→ **Exercise instructions**
Going down the data below, set down exactly the line with "Die Haftung ist gegenüber Verbrauchern a" and each line after it through the line with "mercado del Barça: las 10"; no other lines.

→ **Data shown**
****
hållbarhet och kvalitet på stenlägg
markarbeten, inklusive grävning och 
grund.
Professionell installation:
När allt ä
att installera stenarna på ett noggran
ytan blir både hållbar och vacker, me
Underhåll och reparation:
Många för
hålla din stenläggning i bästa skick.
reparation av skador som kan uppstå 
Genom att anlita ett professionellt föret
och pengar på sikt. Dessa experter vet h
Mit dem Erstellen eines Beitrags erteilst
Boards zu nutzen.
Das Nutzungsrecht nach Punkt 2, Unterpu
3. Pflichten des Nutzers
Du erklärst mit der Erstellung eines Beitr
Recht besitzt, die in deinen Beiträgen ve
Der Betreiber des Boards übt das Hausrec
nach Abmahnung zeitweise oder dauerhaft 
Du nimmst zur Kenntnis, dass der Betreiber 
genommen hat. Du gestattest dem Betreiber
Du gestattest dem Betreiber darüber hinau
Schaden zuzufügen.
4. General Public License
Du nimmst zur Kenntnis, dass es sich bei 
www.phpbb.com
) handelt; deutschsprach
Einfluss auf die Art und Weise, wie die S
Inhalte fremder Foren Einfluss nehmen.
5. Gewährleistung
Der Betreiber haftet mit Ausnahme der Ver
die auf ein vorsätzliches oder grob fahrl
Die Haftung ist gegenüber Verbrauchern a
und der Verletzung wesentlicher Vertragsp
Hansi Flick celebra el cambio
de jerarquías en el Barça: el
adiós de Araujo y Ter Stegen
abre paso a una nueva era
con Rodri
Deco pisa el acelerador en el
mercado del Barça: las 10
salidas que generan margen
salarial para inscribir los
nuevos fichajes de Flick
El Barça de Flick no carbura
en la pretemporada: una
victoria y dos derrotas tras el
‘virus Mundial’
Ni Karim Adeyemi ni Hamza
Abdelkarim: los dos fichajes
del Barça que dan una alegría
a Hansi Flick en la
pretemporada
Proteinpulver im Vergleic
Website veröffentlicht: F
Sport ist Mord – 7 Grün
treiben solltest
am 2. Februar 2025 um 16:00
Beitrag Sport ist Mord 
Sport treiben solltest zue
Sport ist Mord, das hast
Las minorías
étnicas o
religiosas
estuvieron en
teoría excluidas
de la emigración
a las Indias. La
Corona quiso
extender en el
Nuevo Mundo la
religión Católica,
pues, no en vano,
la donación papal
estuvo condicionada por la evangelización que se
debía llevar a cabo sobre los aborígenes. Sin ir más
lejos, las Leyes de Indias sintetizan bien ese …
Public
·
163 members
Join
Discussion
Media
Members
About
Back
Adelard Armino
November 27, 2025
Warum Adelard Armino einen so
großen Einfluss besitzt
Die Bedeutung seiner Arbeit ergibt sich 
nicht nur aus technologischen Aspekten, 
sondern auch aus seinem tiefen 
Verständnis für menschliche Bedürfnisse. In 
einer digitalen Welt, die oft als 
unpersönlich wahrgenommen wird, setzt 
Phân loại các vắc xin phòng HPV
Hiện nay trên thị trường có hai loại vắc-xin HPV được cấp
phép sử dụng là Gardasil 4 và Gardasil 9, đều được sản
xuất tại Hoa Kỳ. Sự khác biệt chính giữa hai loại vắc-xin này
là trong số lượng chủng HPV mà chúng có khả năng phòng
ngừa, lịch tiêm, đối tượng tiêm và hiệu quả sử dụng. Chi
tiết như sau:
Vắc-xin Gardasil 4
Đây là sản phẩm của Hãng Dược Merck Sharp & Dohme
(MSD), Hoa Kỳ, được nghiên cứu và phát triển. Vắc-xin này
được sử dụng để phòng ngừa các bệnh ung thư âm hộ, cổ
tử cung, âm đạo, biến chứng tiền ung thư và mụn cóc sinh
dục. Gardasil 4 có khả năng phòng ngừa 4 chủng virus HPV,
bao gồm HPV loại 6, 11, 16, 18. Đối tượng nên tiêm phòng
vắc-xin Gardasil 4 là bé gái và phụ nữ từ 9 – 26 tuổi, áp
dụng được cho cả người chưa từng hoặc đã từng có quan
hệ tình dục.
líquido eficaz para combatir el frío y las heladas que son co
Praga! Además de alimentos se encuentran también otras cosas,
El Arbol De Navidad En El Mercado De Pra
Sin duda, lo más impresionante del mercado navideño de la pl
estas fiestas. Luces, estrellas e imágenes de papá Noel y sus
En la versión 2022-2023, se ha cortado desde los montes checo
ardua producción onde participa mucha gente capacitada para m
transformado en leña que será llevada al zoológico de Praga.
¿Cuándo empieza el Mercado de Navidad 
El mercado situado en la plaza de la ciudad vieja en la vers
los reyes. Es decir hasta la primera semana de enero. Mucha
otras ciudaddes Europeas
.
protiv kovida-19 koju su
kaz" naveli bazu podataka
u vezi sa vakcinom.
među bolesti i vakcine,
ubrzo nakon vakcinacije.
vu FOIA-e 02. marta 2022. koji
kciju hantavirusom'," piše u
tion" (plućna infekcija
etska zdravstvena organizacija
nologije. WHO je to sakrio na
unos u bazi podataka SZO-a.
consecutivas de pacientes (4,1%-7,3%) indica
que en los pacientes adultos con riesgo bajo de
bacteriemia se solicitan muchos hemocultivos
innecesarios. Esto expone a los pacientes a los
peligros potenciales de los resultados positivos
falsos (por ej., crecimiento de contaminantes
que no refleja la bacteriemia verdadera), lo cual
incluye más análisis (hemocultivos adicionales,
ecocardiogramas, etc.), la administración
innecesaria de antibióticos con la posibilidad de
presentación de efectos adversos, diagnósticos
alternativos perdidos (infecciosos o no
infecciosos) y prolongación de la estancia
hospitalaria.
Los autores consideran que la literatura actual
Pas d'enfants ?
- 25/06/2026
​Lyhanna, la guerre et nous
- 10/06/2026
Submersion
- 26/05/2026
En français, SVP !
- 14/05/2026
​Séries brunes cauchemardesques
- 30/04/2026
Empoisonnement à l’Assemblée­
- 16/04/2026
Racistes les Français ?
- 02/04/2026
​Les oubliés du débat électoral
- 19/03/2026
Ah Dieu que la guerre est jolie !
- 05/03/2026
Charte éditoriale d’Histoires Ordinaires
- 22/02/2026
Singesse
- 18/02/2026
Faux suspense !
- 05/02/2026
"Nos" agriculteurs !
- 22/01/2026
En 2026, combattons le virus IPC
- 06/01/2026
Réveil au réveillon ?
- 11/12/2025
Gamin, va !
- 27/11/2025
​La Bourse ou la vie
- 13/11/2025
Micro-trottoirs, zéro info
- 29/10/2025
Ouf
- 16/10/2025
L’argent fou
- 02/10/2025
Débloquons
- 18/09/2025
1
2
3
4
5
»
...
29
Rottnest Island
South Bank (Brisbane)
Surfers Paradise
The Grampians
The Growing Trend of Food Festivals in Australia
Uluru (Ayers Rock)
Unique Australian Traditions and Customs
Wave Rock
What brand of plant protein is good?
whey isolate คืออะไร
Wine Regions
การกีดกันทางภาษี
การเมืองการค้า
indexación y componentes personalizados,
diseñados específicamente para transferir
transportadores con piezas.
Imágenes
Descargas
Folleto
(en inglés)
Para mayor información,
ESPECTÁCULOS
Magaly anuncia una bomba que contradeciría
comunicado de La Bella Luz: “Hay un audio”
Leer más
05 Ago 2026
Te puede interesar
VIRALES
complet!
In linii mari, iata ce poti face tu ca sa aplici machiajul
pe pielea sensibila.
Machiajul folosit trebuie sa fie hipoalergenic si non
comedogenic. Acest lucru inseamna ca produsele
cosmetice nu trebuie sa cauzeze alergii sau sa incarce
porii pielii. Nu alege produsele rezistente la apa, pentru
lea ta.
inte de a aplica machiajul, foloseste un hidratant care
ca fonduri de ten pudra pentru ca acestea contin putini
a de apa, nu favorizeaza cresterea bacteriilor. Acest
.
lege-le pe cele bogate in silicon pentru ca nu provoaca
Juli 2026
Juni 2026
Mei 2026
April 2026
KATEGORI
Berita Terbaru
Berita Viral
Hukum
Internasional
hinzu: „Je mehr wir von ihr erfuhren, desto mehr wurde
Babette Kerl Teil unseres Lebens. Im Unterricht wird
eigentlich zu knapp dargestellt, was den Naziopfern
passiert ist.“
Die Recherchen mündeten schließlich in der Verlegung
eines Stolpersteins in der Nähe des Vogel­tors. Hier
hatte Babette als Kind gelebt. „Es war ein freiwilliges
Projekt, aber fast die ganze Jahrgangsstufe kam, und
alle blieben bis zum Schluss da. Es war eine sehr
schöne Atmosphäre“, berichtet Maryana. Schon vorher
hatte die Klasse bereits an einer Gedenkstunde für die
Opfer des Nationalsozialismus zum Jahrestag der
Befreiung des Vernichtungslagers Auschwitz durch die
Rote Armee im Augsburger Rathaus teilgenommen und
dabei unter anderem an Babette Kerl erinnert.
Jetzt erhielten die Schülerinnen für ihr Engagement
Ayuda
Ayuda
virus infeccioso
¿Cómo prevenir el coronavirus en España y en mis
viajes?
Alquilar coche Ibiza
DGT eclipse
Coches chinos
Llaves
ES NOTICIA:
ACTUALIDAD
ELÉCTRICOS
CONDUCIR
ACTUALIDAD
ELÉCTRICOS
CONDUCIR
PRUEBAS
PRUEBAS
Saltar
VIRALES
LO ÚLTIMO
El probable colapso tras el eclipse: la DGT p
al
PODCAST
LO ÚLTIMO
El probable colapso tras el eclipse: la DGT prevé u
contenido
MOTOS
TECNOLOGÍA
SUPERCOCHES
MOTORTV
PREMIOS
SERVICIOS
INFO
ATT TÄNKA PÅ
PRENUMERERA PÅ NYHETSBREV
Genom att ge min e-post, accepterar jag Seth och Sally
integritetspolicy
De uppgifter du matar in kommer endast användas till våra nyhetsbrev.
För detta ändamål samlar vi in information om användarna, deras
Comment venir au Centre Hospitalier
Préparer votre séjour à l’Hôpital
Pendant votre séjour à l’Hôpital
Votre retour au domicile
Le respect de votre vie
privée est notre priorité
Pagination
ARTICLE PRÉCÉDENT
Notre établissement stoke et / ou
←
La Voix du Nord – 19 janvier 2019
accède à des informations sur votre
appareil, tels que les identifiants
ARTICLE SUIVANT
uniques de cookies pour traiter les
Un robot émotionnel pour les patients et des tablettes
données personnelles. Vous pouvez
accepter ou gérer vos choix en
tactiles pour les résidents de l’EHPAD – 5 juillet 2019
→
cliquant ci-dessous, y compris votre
****
→ **Answer box**
Die Haftung ist gegenüber Verbrauchern a
und der Verletzung wesentlicher Vertragsp
Hansi Flick celebra el cambio
de jerarquías en el Barça: el
adiós de Araujo y Ter Stegen
abre paso a una nueva era
con Rodri
Deco pisa el acelerador en el
mercado del Barça: las 10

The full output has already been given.